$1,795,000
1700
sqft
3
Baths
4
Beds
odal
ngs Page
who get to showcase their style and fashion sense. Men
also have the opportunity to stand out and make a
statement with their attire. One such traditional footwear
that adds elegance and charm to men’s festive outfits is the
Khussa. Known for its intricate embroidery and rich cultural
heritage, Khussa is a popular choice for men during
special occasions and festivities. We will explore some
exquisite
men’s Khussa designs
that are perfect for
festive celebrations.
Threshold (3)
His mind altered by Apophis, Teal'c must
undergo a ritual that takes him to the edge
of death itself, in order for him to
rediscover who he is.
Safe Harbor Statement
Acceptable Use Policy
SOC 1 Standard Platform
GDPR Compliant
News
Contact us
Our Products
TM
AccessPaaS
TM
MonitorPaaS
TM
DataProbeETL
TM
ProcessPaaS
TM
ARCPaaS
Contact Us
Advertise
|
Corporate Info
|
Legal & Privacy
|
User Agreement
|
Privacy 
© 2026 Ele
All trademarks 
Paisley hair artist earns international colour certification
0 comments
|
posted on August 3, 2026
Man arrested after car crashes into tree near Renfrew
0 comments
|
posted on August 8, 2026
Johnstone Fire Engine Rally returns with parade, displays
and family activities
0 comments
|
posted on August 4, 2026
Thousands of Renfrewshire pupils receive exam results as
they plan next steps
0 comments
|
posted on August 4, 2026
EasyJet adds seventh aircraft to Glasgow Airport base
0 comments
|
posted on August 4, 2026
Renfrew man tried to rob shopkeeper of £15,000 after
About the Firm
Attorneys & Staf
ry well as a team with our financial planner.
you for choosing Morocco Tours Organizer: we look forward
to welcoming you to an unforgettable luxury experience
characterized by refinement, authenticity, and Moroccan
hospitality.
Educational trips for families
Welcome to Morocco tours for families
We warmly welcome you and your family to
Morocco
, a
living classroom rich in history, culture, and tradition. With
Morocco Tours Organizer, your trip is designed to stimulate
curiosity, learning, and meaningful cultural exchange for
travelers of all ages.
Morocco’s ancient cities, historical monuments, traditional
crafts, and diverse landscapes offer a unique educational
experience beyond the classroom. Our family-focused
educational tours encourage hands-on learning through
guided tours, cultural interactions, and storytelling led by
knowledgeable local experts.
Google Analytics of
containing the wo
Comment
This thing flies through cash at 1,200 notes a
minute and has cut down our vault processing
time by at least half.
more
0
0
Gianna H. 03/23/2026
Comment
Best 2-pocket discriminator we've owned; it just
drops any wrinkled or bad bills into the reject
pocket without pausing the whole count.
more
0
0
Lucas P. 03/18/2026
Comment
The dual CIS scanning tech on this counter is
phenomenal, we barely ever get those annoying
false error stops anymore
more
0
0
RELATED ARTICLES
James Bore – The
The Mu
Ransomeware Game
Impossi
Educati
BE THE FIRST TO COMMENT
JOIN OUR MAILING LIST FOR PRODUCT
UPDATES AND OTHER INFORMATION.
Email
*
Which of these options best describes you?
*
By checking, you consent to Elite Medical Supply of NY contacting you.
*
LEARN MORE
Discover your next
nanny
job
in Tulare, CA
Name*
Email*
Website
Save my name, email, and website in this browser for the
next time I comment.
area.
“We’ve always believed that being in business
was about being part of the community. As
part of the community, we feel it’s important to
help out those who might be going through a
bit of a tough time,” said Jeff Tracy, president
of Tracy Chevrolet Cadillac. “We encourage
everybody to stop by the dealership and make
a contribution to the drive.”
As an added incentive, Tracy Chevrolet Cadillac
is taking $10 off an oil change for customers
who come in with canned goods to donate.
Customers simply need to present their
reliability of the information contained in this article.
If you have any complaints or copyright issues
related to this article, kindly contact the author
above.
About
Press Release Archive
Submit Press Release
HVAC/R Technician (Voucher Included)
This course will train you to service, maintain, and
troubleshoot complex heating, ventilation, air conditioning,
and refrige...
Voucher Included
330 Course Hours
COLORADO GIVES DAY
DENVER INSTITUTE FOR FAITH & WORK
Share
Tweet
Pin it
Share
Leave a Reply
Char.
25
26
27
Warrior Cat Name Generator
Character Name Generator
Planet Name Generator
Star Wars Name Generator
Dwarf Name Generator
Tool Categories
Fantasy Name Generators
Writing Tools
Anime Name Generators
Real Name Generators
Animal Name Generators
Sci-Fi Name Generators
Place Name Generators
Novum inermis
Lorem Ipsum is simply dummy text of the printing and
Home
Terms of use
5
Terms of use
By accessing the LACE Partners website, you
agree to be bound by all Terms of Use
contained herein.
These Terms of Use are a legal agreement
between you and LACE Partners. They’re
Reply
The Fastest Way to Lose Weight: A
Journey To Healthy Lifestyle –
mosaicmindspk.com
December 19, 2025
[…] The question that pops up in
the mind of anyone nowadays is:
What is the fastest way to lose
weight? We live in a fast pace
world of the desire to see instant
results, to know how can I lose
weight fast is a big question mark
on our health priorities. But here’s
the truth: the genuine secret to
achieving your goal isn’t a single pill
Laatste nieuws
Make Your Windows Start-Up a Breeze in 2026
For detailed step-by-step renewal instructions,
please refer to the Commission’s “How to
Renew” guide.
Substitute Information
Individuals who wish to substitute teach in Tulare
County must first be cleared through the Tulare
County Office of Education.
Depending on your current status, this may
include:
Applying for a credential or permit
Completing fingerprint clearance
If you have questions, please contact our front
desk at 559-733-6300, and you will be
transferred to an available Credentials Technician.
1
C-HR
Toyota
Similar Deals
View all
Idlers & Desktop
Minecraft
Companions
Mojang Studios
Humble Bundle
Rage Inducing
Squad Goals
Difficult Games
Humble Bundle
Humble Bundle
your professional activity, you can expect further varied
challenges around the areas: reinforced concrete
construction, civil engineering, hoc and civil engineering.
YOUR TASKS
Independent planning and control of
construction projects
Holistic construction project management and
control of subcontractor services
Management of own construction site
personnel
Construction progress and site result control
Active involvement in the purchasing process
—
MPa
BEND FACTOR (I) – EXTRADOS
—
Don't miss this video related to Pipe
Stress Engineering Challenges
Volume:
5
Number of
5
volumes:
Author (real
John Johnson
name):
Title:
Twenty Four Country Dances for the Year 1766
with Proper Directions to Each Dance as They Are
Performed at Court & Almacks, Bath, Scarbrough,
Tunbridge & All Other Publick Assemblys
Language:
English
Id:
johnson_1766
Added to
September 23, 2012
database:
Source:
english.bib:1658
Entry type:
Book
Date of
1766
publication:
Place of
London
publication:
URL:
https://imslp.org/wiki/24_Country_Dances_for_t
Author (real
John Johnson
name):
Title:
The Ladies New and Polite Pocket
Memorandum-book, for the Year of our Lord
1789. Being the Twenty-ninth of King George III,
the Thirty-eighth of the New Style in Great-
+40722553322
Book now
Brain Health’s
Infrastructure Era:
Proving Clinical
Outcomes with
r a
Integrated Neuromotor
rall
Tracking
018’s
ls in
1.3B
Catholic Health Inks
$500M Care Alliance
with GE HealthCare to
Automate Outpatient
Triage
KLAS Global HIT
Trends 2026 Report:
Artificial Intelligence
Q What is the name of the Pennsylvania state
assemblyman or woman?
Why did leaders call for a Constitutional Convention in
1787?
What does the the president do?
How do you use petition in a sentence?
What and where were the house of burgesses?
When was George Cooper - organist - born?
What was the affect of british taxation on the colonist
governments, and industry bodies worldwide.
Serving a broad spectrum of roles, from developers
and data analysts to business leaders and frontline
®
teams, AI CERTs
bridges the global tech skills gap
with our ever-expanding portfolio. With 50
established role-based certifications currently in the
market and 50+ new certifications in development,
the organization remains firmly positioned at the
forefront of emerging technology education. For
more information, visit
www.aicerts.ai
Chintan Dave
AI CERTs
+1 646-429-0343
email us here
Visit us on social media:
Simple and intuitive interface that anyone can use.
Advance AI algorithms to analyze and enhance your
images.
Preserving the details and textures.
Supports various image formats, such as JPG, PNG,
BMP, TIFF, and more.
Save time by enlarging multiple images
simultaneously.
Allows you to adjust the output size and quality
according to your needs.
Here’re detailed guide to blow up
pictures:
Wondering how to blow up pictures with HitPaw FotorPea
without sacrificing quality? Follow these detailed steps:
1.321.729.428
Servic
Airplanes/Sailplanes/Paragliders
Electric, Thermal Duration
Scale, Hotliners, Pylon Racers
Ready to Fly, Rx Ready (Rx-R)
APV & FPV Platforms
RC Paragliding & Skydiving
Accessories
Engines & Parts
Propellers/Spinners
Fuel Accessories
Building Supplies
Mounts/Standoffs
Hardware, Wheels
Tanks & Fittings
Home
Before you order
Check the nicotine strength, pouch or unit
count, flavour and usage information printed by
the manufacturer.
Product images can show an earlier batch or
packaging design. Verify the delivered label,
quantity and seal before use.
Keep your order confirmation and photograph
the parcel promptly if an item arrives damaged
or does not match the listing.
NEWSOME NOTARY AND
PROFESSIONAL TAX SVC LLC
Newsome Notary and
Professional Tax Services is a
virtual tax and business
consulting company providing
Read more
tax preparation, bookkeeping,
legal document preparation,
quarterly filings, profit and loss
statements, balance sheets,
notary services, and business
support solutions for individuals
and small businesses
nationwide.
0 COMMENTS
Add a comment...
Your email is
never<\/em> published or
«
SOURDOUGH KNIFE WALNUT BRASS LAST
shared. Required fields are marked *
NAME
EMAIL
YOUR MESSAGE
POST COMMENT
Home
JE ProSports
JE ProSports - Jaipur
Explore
***
▶ [REQUIRED ACTION] Beginning with the line containing "Individuals who wish" and ending with the line containing "Completing fingerprint clearance", extract those lines exactly from the listing above, and only those.

▶ [WRITTEN RESPONSE]
Individuals who wish to substitute teach in Tulare
County must first be cleared through the Tulare
County Office of Education.
Depending on your current status, this may
include:
Applying for a credential or permit
Completing fingerprint clearance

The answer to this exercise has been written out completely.